Unconventional. That’s maybe the most appropriate adjective for describing the Toyota C-HR, a compact crossover whose unique new image aims to win over European users.

A new aesthetic departure made of unusual proportions that stand out from the more rigorous style of the other brand models and grab the watcher’s attention not just for the sculpted forms, but for the refined formal and chromatic lines too. Like the roof that slopes down to the rear with a nod to the coupé, the handle integrated in the C pillar and cleverly hidden by the dark paintwork so as not to interrupt the flow of lines, the two-colour solutions and the interiors with their pleasingly unusual combinations of materials.

The second car, after the Prius, to be developed on the new Tnga global platform, the Toyota C-HR targets a very specific customer: 35/40 year-old, a real driving fan with an eye to design and attracted by a high quality product.

The car’s look is dynamic, pointed up by the sleek silhouette, pronounced wheel arches to mark road presence and the “diamond-shaped” faceted side as Kazuhiko Isawa, project design chief that we met in Milan, loves to define it.

“We set no limits on our pursuit of strong styling to respond to the idea that every product should be consistent with its function, without necessarily being similar to another”, explains Isawa. “The C-HR was slated to have the appearance of the Suv and a significant road presence but without being heavy. We wanted to communicate an all-round feeling of dynamism and to obtain this result we worked hard on the plan view, eliminating pointless protrusions and giving fluidity to the shape”, he continues.

Anticipated by two concept cars of breakthrough design – one a three-door displayed at Paris in 2014, and the other a five-door unveiled at Frankfurt last year – the new C-HR does not betray their characteristics and innovative spirit, while smoothing out some of the rougher edges difficult to bring to production, especially in the design of the rear and in the lighting graphics.

“Our intention for the interiors was to create the same feeling of movement and geometric research as in the externals”, Isawa continues. In the design, we therefore experimented with new aesthetic and functional solutions such as the metallic blue trim that crosses the asymmetric dash and frames the centre screen which, thanks to an optical expedient involving a special surface finish, is able to recreate an ambience lighting effect without being backlit. “We exploited the metallic properties of the material, a polymer looking like aluminium that emits its own light”, Isawa explains.

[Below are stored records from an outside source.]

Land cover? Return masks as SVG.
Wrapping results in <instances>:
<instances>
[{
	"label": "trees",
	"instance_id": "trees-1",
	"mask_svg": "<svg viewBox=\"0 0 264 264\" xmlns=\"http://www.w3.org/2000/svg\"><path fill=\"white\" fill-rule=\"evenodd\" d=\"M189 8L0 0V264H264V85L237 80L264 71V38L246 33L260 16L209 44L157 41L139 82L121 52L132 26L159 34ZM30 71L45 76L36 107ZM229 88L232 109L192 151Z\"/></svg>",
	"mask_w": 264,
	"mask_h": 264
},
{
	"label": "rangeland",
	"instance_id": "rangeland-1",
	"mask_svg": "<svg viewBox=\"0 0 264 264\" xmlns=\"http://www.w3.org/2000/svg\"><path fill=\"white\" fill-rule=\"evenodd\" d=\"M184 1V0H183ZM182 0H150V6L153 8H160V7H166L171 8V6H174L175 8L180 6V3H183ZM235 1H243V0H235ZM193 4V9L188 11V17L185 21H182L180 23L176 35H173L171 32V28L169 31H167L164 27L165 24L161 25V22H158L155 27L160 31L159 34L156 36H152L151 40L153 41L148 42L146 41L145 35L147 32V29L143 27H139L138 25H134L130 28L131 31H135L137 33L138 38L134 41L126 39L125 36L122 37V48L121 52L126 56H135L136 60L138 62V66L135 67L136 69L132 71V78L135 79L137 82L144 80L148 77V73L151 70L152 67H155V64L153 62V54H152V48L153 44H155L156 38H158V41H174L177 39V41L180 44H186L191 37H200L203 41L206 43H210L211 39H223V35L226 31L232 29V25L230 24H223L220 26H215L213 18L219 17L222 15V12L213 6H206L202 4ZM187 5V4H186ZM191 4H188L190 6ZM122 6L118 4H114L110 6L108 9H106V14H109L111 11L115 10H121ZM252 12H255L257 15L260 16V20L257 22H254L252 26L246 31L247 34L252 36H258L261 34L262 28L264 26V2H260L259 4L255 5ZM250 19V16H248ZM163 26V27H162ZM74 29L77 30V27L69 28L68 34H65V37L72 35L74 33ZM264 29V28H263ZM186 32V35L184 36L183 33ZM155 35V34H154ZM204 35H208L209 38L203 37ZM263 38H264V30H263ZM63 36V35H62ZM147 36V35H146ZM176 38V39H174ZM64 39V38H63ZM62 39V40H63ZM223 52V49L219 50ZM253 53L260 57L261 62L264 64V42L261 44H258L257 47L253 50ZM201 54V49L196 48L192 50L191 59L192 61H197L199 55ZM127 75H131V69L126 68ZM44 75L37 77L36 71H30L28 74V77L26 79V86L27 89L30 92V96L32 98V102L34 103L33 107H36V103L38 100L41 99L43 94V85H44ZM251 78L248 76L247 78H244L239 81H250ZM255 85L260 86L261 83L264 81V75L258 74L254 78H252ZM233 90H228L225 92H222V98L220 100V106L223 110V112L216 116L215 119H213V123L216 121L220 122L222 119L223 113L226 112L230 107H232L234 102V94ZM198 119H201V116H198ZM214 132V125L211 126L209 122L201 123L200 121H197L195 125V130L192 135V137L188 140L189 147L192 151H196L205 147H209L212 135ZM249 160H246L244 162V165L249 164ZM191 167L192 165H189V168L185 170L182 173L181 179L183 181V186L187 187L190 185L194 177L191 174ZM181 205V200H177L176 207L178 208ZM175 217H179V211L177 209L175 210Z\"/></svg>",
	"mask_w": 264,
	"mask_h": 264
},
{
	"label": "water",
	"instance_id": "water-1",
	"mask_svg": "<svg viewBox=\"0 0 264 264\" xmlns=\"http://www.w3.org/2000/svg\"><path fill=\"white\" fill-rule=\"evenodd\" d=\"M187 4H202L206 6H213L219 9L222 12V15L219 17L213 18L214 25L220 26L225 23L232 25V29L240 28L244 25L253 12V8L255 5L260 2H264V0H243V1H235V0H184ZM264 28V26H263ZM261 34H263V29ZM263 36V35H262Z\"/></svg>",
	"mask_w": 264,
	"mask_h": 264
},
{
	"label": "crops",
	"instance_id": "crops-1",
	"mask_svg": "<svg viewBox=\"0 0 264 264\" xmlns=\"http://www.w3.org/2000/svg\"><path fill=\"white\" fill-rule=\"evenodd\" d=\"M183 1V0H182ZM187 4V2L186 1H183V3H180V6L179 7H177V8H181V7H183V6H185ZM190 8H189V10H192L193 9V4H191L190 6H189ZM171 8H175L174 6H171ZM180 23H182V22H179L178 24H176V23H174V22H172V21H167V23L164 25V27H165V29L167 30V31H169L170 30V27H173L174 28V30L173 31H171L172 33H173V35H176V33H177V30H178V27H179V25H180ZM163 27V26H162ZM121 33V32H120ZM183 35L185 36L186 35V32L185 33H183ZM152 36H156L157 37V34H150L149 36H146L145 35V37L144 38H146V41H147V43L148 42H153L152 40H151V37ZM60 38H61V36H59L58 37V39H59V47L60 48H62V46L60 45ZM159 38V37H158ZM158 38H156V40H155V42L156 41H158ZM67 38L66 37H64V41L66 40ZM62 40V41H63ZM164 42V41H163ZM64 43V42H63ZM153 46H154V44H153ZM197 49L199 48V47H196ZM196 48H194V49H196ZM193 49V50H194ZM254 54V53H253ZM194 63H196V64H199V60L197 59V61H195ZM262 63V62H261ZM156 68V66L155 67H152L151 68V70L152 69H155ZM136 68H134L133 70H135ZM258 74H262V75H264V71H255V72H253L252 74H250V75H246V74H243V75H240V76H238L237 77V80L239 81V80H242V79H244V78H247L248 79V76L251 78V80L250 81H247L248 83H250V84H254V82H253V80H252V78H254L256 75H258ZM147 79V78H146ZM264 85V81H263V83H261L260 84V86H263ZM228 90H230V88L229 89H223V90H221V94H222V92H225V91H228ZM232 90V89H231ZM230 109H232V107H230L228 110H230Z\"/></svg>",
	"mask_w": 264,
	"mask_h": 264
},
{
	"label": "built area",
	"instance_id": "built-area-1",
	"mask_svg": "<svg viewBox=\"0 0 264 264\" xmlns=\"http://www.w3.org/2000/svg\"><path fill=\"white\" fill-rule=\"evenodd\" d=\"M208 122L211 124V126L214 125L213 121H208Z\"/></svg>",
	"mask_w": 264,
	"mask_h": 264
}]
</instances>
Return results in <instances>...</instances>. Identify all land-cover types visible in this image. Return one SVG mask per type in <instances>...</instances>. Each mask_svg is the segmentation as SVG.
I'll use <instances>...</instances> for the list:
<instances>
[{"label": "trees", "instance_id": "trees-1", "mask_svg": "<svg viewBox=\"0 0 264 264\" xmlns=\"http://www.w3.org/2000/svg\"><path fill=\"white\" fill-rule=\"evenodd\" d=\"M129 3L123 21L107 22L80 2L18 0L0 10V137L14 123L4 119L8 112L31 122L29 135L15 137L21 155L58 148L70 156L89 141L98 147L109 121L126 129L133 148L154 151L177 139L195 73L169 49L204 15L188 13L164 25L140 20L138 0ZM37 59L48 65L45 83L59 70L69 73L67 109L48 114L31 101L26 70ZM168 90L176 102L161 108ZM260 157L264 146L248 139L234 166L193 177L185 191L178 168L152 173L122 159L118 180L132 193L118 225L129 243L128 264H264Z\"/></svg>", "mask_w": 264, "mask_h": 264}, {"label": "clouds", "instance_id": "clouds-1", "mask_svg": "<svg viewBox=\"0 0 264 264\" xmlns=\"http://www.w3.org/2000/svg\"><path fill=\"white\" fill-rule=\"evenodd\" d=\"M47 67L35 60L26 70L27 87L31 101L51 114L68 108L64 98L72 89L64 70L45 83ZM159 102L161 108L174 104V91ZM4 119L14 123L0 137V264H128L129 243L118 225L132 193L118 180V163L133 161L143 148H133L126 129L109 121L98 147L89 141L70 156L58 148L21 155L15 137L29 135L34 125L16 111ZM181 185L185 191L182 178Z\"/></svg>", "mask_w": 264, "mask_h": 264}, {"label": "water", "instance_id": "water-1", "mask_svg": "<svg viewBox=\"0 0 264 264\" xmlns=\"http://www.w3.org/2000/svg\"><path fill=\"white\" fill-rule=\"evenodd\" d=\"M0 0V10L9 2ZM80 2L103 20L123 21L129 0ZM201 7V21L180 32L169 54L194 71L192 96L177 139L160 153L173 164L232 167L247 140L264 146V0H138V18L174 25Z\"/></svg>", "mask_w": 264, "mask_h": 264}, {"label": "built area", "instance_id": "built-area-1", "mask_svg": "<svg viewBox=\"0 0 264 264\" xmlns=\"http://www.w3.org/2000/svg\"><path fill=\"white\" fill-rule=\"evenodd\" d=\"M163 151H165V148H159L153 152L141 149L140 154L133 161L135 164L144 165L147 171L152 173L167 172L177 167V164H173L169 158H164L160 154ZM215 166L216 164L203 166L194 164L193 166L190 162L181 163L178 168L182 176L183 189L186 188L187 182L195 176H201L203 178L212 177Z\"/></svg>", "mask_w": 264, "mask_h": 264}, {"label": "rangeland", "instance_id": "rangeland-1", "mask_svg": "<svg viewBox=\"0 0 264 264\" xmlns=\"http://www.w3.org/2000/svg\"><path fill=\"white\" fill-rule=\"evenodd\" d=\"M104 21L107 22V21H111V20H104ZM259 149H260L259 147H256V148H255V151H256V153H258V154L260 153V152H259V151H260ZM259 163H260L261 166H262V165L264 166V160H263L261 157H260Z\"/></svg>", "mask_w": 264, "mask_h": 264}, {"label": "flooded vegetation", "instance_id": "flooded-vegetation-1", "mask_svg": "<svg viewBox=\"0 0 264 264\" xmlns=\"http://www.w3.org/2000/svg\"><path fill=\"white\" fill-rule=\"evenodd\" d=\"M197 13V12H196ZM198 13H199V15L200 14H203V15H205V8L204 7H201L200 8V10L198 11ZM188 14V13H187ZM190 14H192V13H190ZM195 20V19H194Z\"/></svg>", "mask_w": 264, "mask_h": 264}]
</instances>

“For the door pannelling too we used a special plastic and a 3D pattern echoing the diamond faceting concept in harmony with the external theme, so as to confer a characteristically original tactile and chromatic appearance”, he specifies.

The result of the profound attention to perceived quality that was a feature of the vehicle’s development, made it possible to obtain a cockpit that wraps the user up in a comfortable, refined environment, making life on board highly pleasurable thanks also to the layered seats where the lower part is given over to support and lateral containment while the finer upper part of sleek design reins in the volumes and permits better exploitation of living space.